There's been a pretty strong '80s revival in music for a while now, but most contemporary acts seem influenced by bands like the Cure, Joy Division, and the Chameleons. What attracted you all to a more new wave pop sound pioneered by bands like Johnny Hates Jazz, Breathe, Culture Club, and other similar groups who were able to marry pop accessibility and musical depth?

That’s a good question. When we first started, we were exploring those muddy analog synth sounds for sure, but something dragged us towards cleaner, crisper sounds and moods introduced by the bands you mentioned. And by implementing some of these sounds in our songs we were able to bring more positive vibes, depth, and air to the music. I think our passion for that new wave-ish pop sound also has a lot to do with the music our parents were listening to when we were growing up. Bands like Go West, Michael Jackson, Lionel Richie, Kenny G, etc., were rotating heavily on their record decks.

While your sound is quite unique compared to the American scene, are there bands doing similar things to Freeweights in Scandinavia or elsewhere in Europe? What are the local/regional bands you guys are into right now?

I’m sure there are a lot of bands doing music with similar influences and even with similar sounds. Some bands just do it with a lot of irony attached to their music, and there’s nothing wrong with that, but that's not the thing with Freeweights—we don’t have a lot of irony in our songs. I think this will stand out in the long run. I also like the fact that we’re basically a classic pop band using a rock setup, we’re not just another electro pop group.

Regarding local bands, there are a lot of great bands in Finland. It’s hard to name any without leaving someone out. Sorry! 

What is your songwriting process like?

I write the music usually at home using my crappy Logic programming skills. After that the real work begins, I bring a demo to the rehearsals and we start playing it, seeing what works and what doesn’t. Everyone does their part, for sure.

The production on your music is incredible. Where do you guys record? What recording software do you guys use? Is Kane available to teach me via Skype how to produce music the way he does? Can he rope Matias in on the call, too?!

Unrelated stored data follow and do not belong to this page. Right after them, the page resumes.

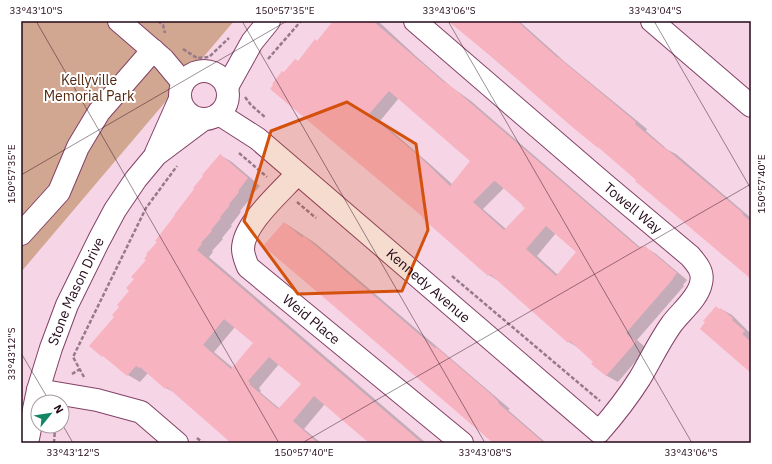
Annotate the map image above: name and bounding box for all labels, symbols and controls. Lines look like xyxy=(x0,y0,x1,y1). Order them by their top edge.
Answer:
text: 33°43'10"S xyxy=(9,4,63,17)
text: 150°57'35"E xyxy=(255,4,315,17)
text: 33°43'06"S xyxy=(422,4,476,17)
text: 33°43'04"S xyxy=(628,4,682,17)
park label: Kellyville Memorial Park xyxy=(44,71,135,105)
text: 150°57'35"E xyxy=(5,144,18,204)
text: 150°57'40"E xyxy=(755,154,768,214)
street label: Towell Way xyxy=(600,178,666,238)
street label: Stone Mason Drive xyxy=(44,234,108,348)
street label: Kennedy Avenue xyxy=(383,244,474,327)
street label: Weid Place xyxy=(279,290,344,348)
text: 33°43'12"S xyxy=(5,327,18,381)
north arrow xyxy=(30,394,70,434)
text: N xyxy=(51,402,67,416)
text: 33°43'12"S xyxy=(46,446,100,459)
text: 150°57'40"E xyxy=(274,446,334,459)
text: 33°43'08"S xyxy=(458,446,512,459)
text: 33°43'06"S xyxy=(664,446,718,459)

Thank you. We’re a DIY band and extremely proud of it. I probably shouldn’t be telling you this, but we record practically all the instruments and vocals at our rehearsal space using a laptop. All the credit for this goes to our synth player/producer Kane. He’s a skilled professional studio engineer and he really does the magic when we want to sound good. Big thanks also to Matias from Audiamond for the mastering help. As said, I use Logic for putting together a demo and when we’re finalizing the songs. Kane uses ProTools. Ping, Kane, and Matias, share the knowledge.

Do you guys have plans to release a full album in the near future?

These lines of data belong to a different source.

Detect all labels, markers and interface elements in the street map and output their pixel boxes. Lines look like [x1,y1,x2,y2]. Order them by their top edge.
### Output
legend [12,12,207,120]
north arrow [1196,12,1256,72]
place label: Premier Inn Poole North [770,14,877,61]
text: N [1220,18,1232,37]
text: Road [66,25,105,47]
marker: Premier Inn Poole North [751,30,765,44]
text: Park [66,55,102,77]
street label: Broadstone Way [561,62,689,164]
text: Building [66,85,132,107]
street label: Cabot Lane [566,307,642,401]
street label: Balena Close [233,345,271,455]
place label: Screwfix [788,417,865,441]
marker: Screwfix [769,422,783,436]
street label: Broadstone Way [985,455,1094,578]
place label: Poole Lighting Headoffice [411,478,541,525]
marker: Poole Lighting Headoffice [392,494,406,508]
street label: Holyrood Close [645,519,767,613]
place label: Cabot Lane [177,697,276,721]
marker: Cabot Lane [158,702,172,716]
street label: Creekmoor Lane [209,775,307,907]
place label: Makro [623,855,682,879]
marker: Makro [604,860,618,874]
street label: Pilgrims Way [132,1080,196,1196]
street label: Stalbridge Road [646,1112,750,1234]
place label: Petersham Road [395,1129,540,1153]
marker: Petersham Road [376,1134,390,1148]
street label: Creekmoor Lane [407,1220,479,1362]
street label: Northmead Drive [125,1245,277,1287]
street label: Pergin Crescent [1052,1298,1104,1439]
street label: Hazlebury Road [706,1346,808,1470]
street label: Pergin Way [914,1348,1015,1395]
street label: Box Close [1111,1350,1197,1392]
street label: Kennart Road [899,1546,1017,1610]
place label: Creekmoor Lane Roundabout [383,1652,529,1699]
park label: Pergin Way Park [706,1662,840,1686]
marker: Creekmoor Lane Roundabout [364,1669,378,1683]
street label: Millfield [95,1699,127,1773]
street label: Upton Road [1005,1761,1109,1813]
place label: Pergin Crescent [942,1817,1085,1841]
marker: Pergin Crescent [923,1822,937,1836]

Sure, there are plans for an album—and we've got the material also—but we feel that we need a proper label to work with because our resources are just too limited. So until a publisher comes along that believes in our cause, we'll continue releasing singles and keeping our fans satisfied in small doses.

Are there any plans for larger European tours? Even—fingers crossed—an eventual American tour?

Of course an American tour would be the ultimate thing to happen one day. A half time show for Superbowl would be nice, too. We’ve already done a Baltic tour, and hopefully this year we can do some gigs elswhere in Europe!

What can people expect from Freeweights over the coming year?

Awesome gigs and new releases. We’re gonna record new songs, release a new music video, and hopefully we get on the road for an European tour soon.